Mekke’de dışarıdan gelen yabancılar için can, mal ve namus emniyeti diye bir şey kalmayınca, isteyenin istediği yabancının malını alıp, karşılığında tek kuruş ödemediği bir ortam oluşunca, haksızlıklara karşı direnmek için bir araya gelen insanların oluşturduğu bir kuruluştur.
Daha yirmi yaşında, güçlüden yana değil haklıdan yana olan, haksızlık karşısında vicdan azabı çeken, haksızlıklara karşı sadece diliyle değil, eliyle de destek olan bir genç Muhammed anlatılmalı Siyer derslerinde.
Peygamberimiz, bu kuruluşun aktif üyelerinden birisidir. Haksızlığa, zulme karşı peygamber olmadan önce direniş göstermiştir.
En Dürüst Adam!
Peygamberimiz, Abdullah oğlu Muhammed olarak yaşadığı toplum içinde, dürüstlük abidesi olarak yaşadı. Peygamberlik öncesi yaşadığı tam 40 yıl boyunca, öylesi bir ahlâk abidesi olarak tanındı ki, O’nu sevmeyenler bile Muhammed-ül Emin dediler ona. Emin olan, güvenilir olan, dürüst olan kişi olarak nam saldı.

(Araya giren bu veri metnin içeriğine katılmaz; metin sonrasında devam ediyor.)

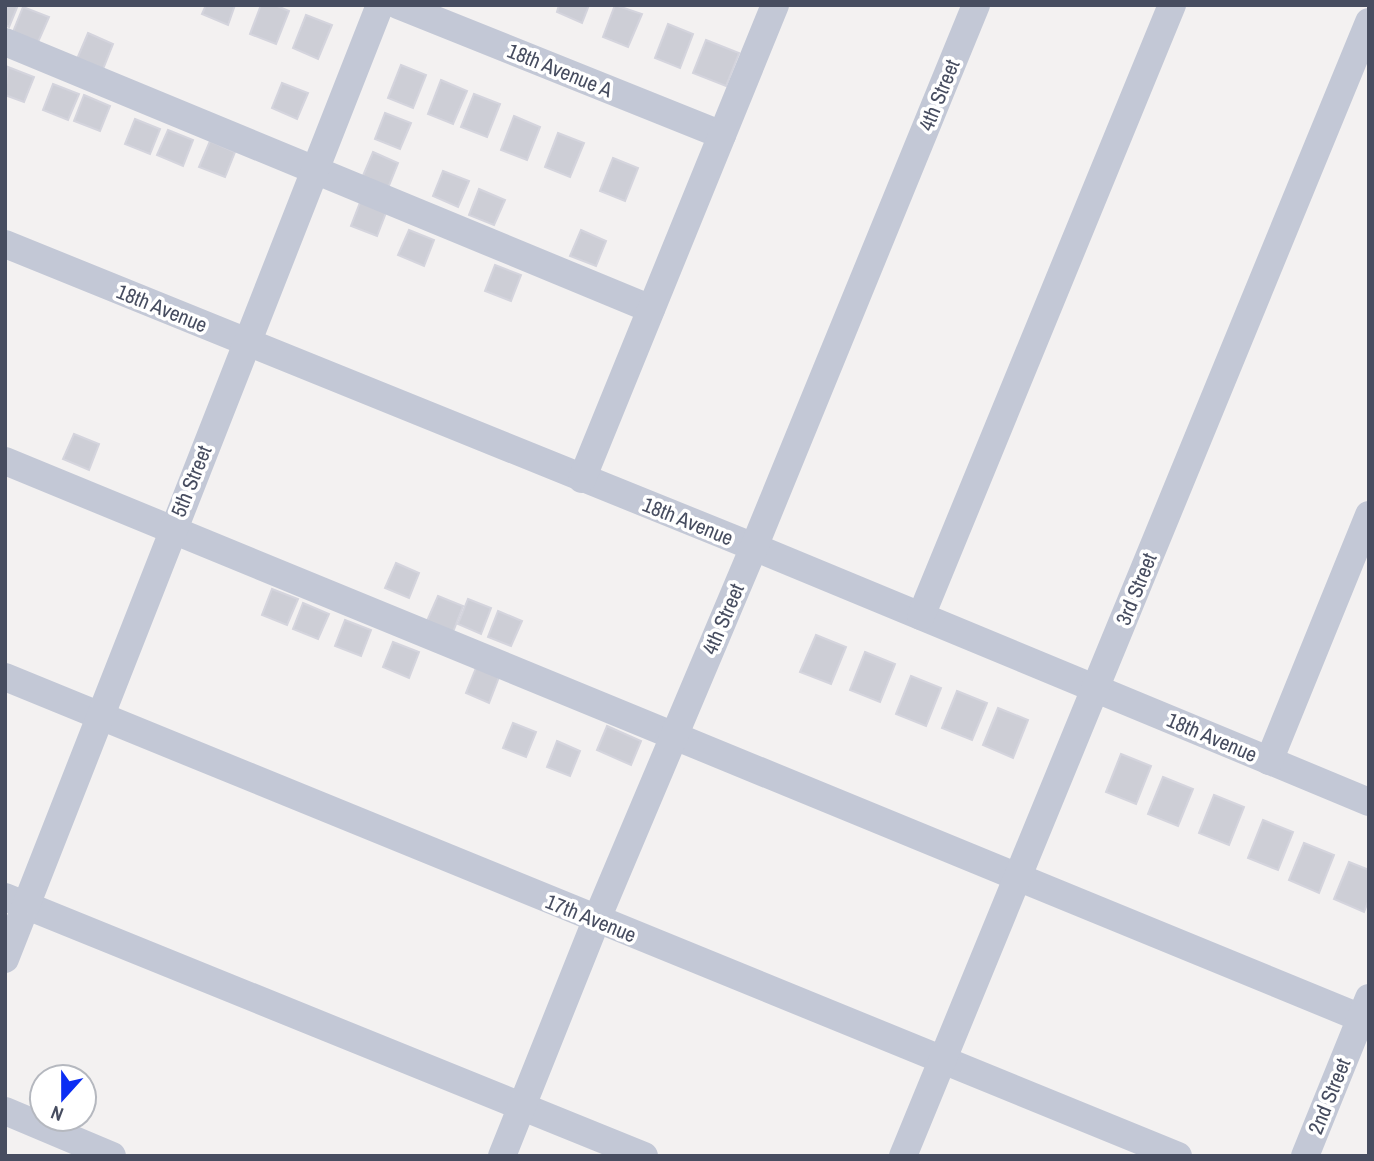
<svg xmlns="http://www.w3.org/2000/svg" width="1374" height="1161" font-family="'Archivo Narrow',sans-serif">
	<style>
		.building { fill: #cdced6; stroke: #d4d4dd; stroke-width: 2 }
		.lines { fill: none; stroke-linecap: round; stroke-linejoin: round }
		.minor { stroke: #c3c8d6; stroke-width: 28 }
		.labels { text-anchor: middle; dominant-baseline: central; stroke-width: 7; stroke-linejoin: round; paint-order: stroke }
		.street-label { font-size: 21px; fill: #474d60; stroke: #fff }
	</style>
	<rect width="100%" height="100%" fill="#f3f1f1"/>
	<g class="building">
		<path d="M 5,5 L 18,5 L 9,27 L 5,25 Z"/>
		<path d="M 206,5 L 235,5 L 228,25 L 202,14 Z"/>
		<path d="M 261,5 L 275,5 L 289,11 L 276,44 L 250,34 Z"/>
		<path d="M 559,5 L 589,5 L 582,23 L 557,12 Z"/>
		<path d="M 615,5 L 642,14 L 628,47 L 603,37 Z"/>
		<path d="M 23,7 L 49,17 L 38,42 L 13,32 Z"/>
		<path d="M 306,15 L 332,25 L 318,59 L 293,48 Z"/>
		<path d="M 668,24 L 693,34 L 680,68 L 655,58 Z"/>
		<path d="M 88,33 L 113,44 L 103,69 L 77,59 Z"/>
		<path d="M 706,40 L 739,53 L 726,86 L 693,73 Z"/>
		<path d="M 401,65 L 426,75 L 413,108 L 388,98 Z"/>
		<path d="M 8,67 L 34,77 L 24,102 L 5,95 Z"/>
		<path d="M 441,80 L 467,91 L 453,124 L 428,114 Z"/>
		<path d="M 282,83 L 308,93 L 297,119 L 272,108 Z"/>
		<path d="M 53,84 L 79,94 L 68,120 L 43,110 Z"/>
		<path d="M 474,94 L 500,104 L 487,137 L 461,127 Z"/>
		<path d="M 84,95 L 110,106 L 100,131 L 74,121 Z"/>
		<path d="M 385,113 L 411,123 L 400,149 L 375,139 Z"/>
		<path d="M 514,116 L 540,127 L 527,160 L 501,150 Z"/>
		<path d="M 135,119 L 160,129 L 150,154 L 125,144 Z"/>
		<path d="M 168,130 L 193,140 L 183,166 L 157,155 Z"/>
		<path d="M 558,133 L 584,143 L 570,177 L 545,167 Z"/>
		<path d="M 210,141 L 235,152 L 225,177 L 199,167 Z"/>
		<path d="M 373,152 L 398,163 L 388,188 L 362,178 Z"/>
		<path d="M 613,158 L 638,168 L 625,201 L 600,191 Z"/>
		<path d="M 443,171 L 469,181 L 458,207 L 433,196 Z"/>
		<path d="M 479,189 L 505,200 L 494,225 L 469,215 Z"/>
		<path d="M 361,200 L 387,210 L 377,236 L 351,226 Z"/>
		<path d="M 409,230 L 434,240 L 424,266 L 398,255 Z"/>
		<path d="M 581,230 L 606,241 L 596,266 L 570,256 Z"/>
		<path d="M 495,265 L 521,275 L 511,301 L 485,291 Z"/>
		<path d="M 74,434 L 99,444 L 89,470 L 63,459 Z"/>
		<path d="M 396,563 L 419,573 L 409,598 L 385,588 Z"/>
		<path d="M 272,589 L 298,599 L 287,625 L 262,615 Z"/>
		<path d="M 438,596 L 463,606 L 453,632 L 427,621 Z"/>
		<path d="M 468,599 L 491,608 L 481,634 L 458,624 Z"/>
		<path d="M 303,603 L 329,614 L 318,639 L 293,629 Z"/>
		<path d="M 498,611 L 522,621 L 511,646 L 488,637 Z"/>
		<path d="M 345,620 L 371,630 L 361,656 L 335,646 Z"/>
		<path d="M 816,635 L 846,647 L 831,684 L 800,672 Z"/>
		<path d="M 393,642 L 419,652 L 409,678 L 383,667 Z"/>
		<path d="M 865,652 L 895,664 L 880,702 L 850,690 Z"/>
		<path d="M 476,668 L 499,677 L 489,703 L 466,693 Z"/>
		<path d="M 911,676 L 941,688 L 926,726 L 896,714 Z"/>
		<path d="M 957,691 L 987,703 L 972,740 L 942,728 Z"/>
		<path d="M 998,708 L 1028,720 L 1013,758 L 983,745 Z"/>
		<path d="M 513,723 L 536,732 L 526,757 L 503,748 Z"/>
		<path d="M 607,726 L 641,741 L 631,765 L 597,750 Z"/>
		<path d="M 557,741 L 580,751 L 570,776 L 547,767 Z"/>
		<path d="M 1121,754 L 1151,766 L 1136,804 L 1106,792 Z"/>
		<path d="M 1163,777 L 1193,789 L 1178,826 L 1148,814 Z"/>
		<path d="M 1214,795 L 1244,807 L 1229,845 L 1199,833 Z"/>
		<path d="M 1263,820 L 1293,832 L 1278,870 L 1248,858 Z"/>
		<path d="M 1304,843 L 1334,855 L 1319,893 L 1289,880 Z"/>
		<path d="M 1349,862 L 1369,870 L 1369,899 L 1364,912 L 1334,899 Z"/>
	</g>
	<g class="lines">
		<g class="minor">
			<path d="M 398,5 L 722,135"/>
			<path d="M 5,42 L 651,309"/>
			<path d="M 5,244 L 754,547 L 1369,802"/>
			<path d="M 5,461 L 1361,1018"/>
			<path d="M 582,479 L 775,5"/>
			<path d="M 921,616 L 1172,5"/>
			<path d="M 5,677 L 1178,1156"/>
			<path d="M 1269,761 L 1369,515"/>
			<path d="M 5,897 L 644,1156"/>
			<path d="M 5,959 L 380,5"/>
			<path d="M 5,1111 L 112,1156"/>
			<path d="M 502,1156 L 596,921 L 754,547 L 976,5"/>
			<path d="M 903,1156 L 1369,22"/>
			<path d="M 1305,1156 L 1369,998"/>
		</g>
	</g>
	<g class="labels">
		<g class="street-label">
			<text transform="translate(560 70) rotate(22)">18th Avenue A</text>
			<text transform="translate(939 95) rotate(-68)">4th Street</text>
			<text transform="translate(162 308) rotate(22)">18th Avenue</text>
			<text transform="translate(191 481) rotate(-68)">5th Street</text>
			<text transform="translate(688 521) rotate(22)">18th Avenue</text>
			<text transform="translate(1136 589) rotate(-68)">3rd Street</text>
			<text transform="translate(723 619) rotate(-67)">4th Street</text>
			<text transform="translate(1212 737) rotate(23)">18th Avenue</text>
			<text transform="translate(591 918) rotate(22)">17th Avenue</text>
			<text transform="translate(1329 1096) rotate(-68)">2nd Street</text>
		</g>
	</g>
	<rect width="1374" height="1161" fill="none" stroke="#474d60" stroke-width="14"/>
	<g transform="translate(63 1098) rotate(201)"><circle r="33" fill="#ffffff" stroke="#b5b8bf" stroke-width="2"/>
	<path d="M0-5L12 26L0 18L-12 26Z" fill="#0b2df3"/>
	<text y="-10" font-size="19" font-weight="bold" text-anchor="middle" fill="#474d60">N</text>
	</g>
</svg>
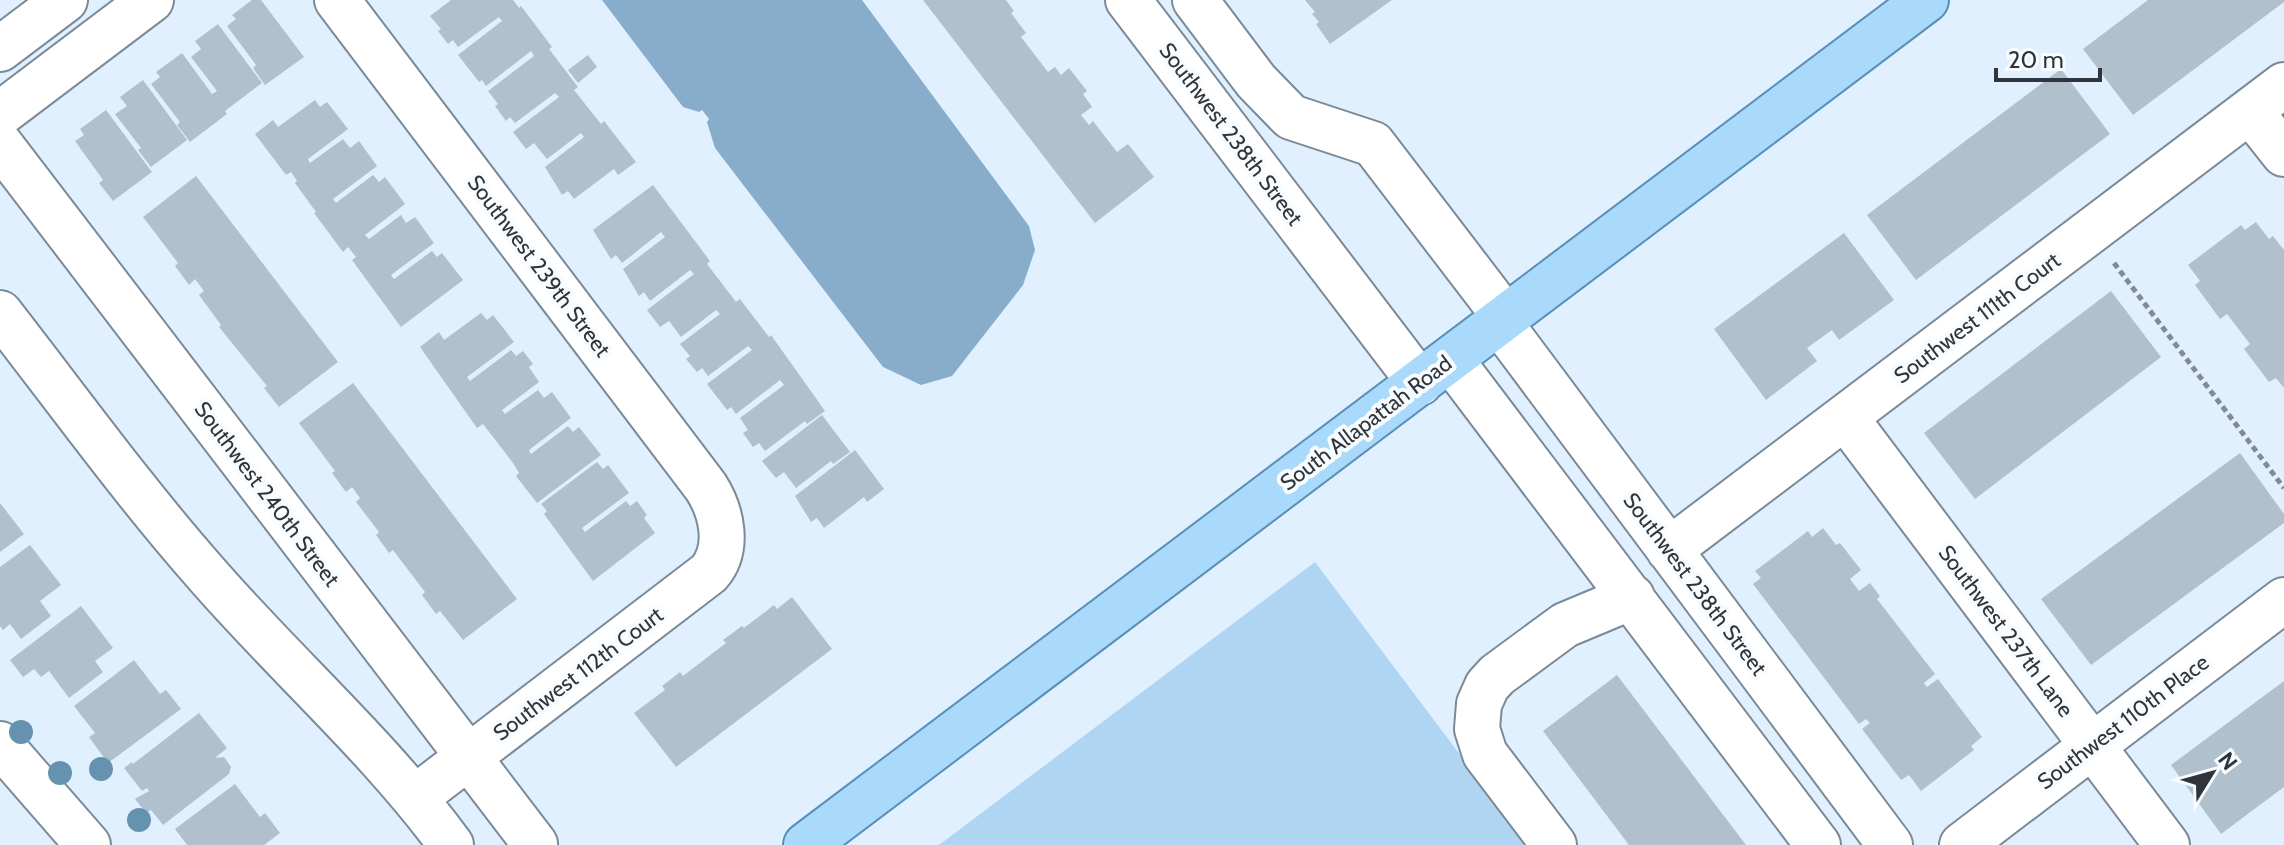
<svg xmlns="http://www.w3.org/2000/svg" width="2284" height="845" font-family="Cabin,sans-serif">
	<style>
		.green { fill: #afd5f3 }
		.water { fill: #87adcb }
		.building { fill: #b0c0cd }
		.lines { fill: none; stroke-linecap: round; stroke-linejoin: round }
		.minor-casing { stroke: #7b8a97; stroke-width: 48 }
		.major-casing { stroke: #598fb6; stroke-width: 48 }
		.path { stroke: #818b95; stroke-width: 5; stroke-dasharray: 6 4; stroke-linecap: butt }
		.minor { stroke: #fff; stroke-width: 44 }
		.major { stroke: #a9d9fb; stroke-width: 44 }
		.tree { fill: #6592ae }
		.labels { text-anchor: middle; dominant-baseline: central; stroke-width: 8; stroke-linejoin: round; paint-order: stroke }
		.street-label { font-size: 22px; fill: #2f353b; stroke: #f8fcfe }
	</style>
	<rect width="100%" height="100%" fill="#e0f0fe"/>
	<path class="green" d="M1315,562L1528,845H939Z"/>
	<path class="water" d="M602,0H862L1029,226L1035,250L1023,285L952,376L921,385L883,367L715,148L707,122L709,119L702,110L699,112L683,107Z"/>
	<path class="building" d="M252,0H261L304,57L265,85L253,68L256,65L227,26L236,19L232,15Z
		M451,0H513L519,8L521,6L552,47L549,49L578,87L574,90L601,124L604,121L636,162L618,175L614,169L574,199L568,191L562,195L545,167L584,137L581,133L547,159L534,143L526,149L513,132L559,97L555,93L515,123L510,117L506,121L495,106L498,104L488,91L534,56L531,51L486,86L482,80L479,82L458,55L502,21L499,17L458,47L453,40L448,44L438,31L441,29L430,16Z
		M923,0H1006L1014,11L1011,13L1026,33L1021,37L1048,72L1055,67L1061,75L1069,68L1087,91L1083,94L1092,107L1081,115L1089,125L1093,121L1117,152L1128,144L1154,177L1095,223Z
		M1305,0H1392L1330,44L1316,24L1319,22L1312,14L1315,12Z
		M2148,0H2284V2L2133,115L2083,49Z
		M218,24L262,83L225,111L227,114L190,142L177,125L180,122L151,84L160,77L156,72L182,53L212,94L217,91L191,57L201,49L195,41Z
		M588,55L597,67L578,83L568,70Z
		M2061,69L2110,134L1916,280L1867,215Z
		M143,80L187,140L151,167L138,150L141,148L115,114L127,106L120,97Z
		M315,100L320,107L327,102L348,129L308,159L310,163L343,139L350,148L359,141L377,166L333,199L336,203L373,175L379,182L385,177L405,204L365,235L369,239L401,215L406,223L415,217L434,243L391,275L394,279L432,251L437,257L442,253L463,280L401,327L352,260L356,257L348,247L343,252L314,213L316,212L295,183L297,181L291,172L286,175L255,134L273,120L278,127Z
		M106,110L152,172L113,201L99,183L103,180L75,141L84,135L80,129Z
		M196,176L338,362L279,407L264,388L267,386L219,327L221,325L199,295L204,291L195,279L189,285L175,266L178,263L143,217Z
		M653,185L710,261L707,264L736,302L740,299L769,337L771,335L825,411L807,424L805,421L765,451L759,443L753,447L743,433L748,430L740,418L784,385L780,380L736,414L731,407L727,410L707,384L752,350L748,346L708,376L702,368L697,372L686,359L690,356L680,344L720,314L716,310L681,337L669,321L660,327L647,310L694,274L690,270L650,301L644,292L639,296L623,269L665,237L661,232L622,263L616,255L611,259L593,230Z
		M2256,222L2269,239L2273,236L2284,250V388L2276,378L2269,382L2244,349L2250,344L2227,314L2220,319L2195,285L2200,281L2188,265L2241,225L2245,230Z
		M1844,233L1894,300L1839,340L1832,330L1807,348L1817,361L1766,400L1714,329Z
		M2111,291L2161,357L1975,499L1924,433Z
		M481,313L487,320L493,315L514,342L467,377L470,381L511,350L516,356L523,351L533,364L529,367L539,382L502,410L505,414L538,390L544,398L552,392L571,418L529,450L531,454L568,426L573,432L579,427L601,455L537,503L516,476L519,473L513,463L483,424L477,428L420,347L439,332L444,340Z
		M353,383L517,599L463,640L440,611L436,614L422,595L425,592L393,550L389,553L376,535L379,532L356,502L360,498L352,487L346,492L332,473L335,471L299,423Z
		M822,415L850,452L833,464L831,461L796,488L784,472L776,478L762,461Z
		M855,450L884,489L867,502L864,497L824,528L817,518L811,522L795,496Z
		M2240,453L2284,514V523L2091,665L2041,599Z
		M597,462L603,469L608,465L629,493L582,528L585,532L626,501L630,506L637,501L647,515L644,518L655,533L593,581L544,514L547,511L541,504Z
		M0,503L24,534L0,552Z
		M1823,528L1836,545L1840,543L1861,570L1850,579L1859,591L1870,583L1880,596L1877,599L1935,674L1924,683L1927,687L1938,679L1982,737L1971,746L1974,750L1921,791L1909,775L1901,780L1862,729L1870,723L1866,719L1859,724L1753,584L1761,578L1755,571L1808,531L1812,537Z
		M30,545L61,585L40,601L51,616L21,639L10,624L3,630L0,626V567Z
		M792,597L832,649L676,767L634,713L665,690L662,686L680,672L683,676L726,643L723,640L742,626L744,628L774,605L777,609Z
		M81,606L113,648L95,661L103,672L69,698L49,671L41,677L34,669L23,677L10,660Z
		M134,660L160,694L166,690L181,709L108,763L89,737L95,733L74,706Z
		M1617,675L1746,845H1629L1543,731Z
		M2284,681V787L2221,834L2171,765Z
		M199,713L227,748L215,758L224,757L231,767L229,774L163,825L151,810L146,813L135,799L149,791L147,788L142,791L124,768L132,762L133,764Z
		M235,784L260,817L265,813L280,833L264,845H187L175,829Z"/>
	<g class="lines">
		<g class="minor-casing">
			<path id="minor" d="M337,0L706,487C722,512 730,549 709,573L416,797
				M1128,0L1420,383
				M1195,0L1256,81L1291,117L1373,144L1506,318
				M0,49L65,0
				M2250,111L2284,154
				M0,114L151,0
				M0,144L535,844
				M0,313C67,399 131,488 203,570C284,664 378,745 451,845
				M1500,323L1890,845
				M1451,360L1818,845
				M1845,417L2167,845
				M1669,550L2284,85
				M0,744L88,845
				M1554,845L1485,754L1477,729L1479,704L1487,686L1497,675L1565,625L1632,597
				M1962,845L2284,600"/>
		</g>
		<g class="major-casing">
			<path id="major" d="M806,845L1926,0"/>
		</g>
		<path class="path" d="M2114,263L2284,488"/>
		<use href="#minor" class="minor"/>
		<use href="#major" class="major"/>
	</g>
	<g class="tree">
		<circle cx="21" cy="732" r="12"/>
		<circle cx="101" cy="769" r="12"/>
		<circle cx="60" cy="773" r="12"/>
		<circle cx="139" cy="820" r="12"/>
	</g>
	<g class="labels">
		<g class="street-label">
			<text transform="translate(1231 134) rotate(53)">Southwest 238th Street</text>
			<text transform="translate(539 266) rotate(53)">Southwest 239th Street</text>
			<text transform="translate(1977 318) rotate(-37)">Southwest 111th Court</text>
			<text transform="translate(1366 423) rotate(-37)">South Allapattah Road</text>
			<text transform="translate(267 494) rotate(53)">Southwest 240th Street</text>
			<text transform="translate(1695 584) rotate(53)">Southwest 238th Street</text>
			<text transform="translate(2006 631) rotate(53)">Southwest 237th Lane</text>
			<text transform="translate(578 674) rotate(-37)">Southwest 112th Court</text>
			<text transform="translate(2123 722) rotate(-37)">Southwest 110th Place</text>
		</g>
	</g>
	<g transform="translate(2212 773) rotate(53)" stroke="#f8fcfe" stroke-width="6" paint-order="stroke">
	<path d="M0-6L14 30L0 20L-14 30Z" fill="#2f353b"/>
	<text y="-12" font-size="22" font-weight="bold" text-anchor="middle" fill="#2f353b">N</text>
	</g>
	<path d="M1996 68v12h104v-12" fill="none" stroke="#2f353b" stroke-width="4"/>
	<text x="2008" y="68" font-size="24" fill="#2f353b" stroke="#f8fcfe" stroke-width="6" paint-order="stroke">20 m</text>
</svg>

Siyer derslerinde çocuklara, Hz. peygamberi anlatırken ailesinin adlarını değil, namı dürüstlük olan bir peygamberi anlatmalıyız.
Hz. Hatice, peygamberimizle yakışıklı oluşuna hayran olduğu için evlenmedi. Onunla emanet ettiği ticaretini dürüst bir şekilde yönettiği için evlendi. Mekke’nin zengin iş kadını olan Hz. Hatice, ticari faaliyetlerini emanet ettiği yetim Muhammed’in dürüstlüğüne, karakterine hayran olduğu için evlendi Efendimizle.
Okullarda işlenecek olan Siyer derslerinde, gençlerin zihnine bu aşk işlenmeli. Dürüstlük abidesi Efendimiz, sadece duruşunun kokusunu yaymış. Dürüstlük kokusuna hayran olan, bu kokuya aşık olan Hz. Hatice, karizmaya değil karaktere aşık olmuş.
Okullarda işlenecek olan Siyer derslerinde, Hz. Muhammed’in seceresi değil, ahlâkı anlatılmalı.
Bu gerçeği anlamaz ve sadece şecere ezberletmeye devam edersek, namazı Allah (c.c.) ile kıldığı hâlde, ticaretini şeytanca yapan Müslüman (!) tipler yetiştirmeye devam etmiş oluruz.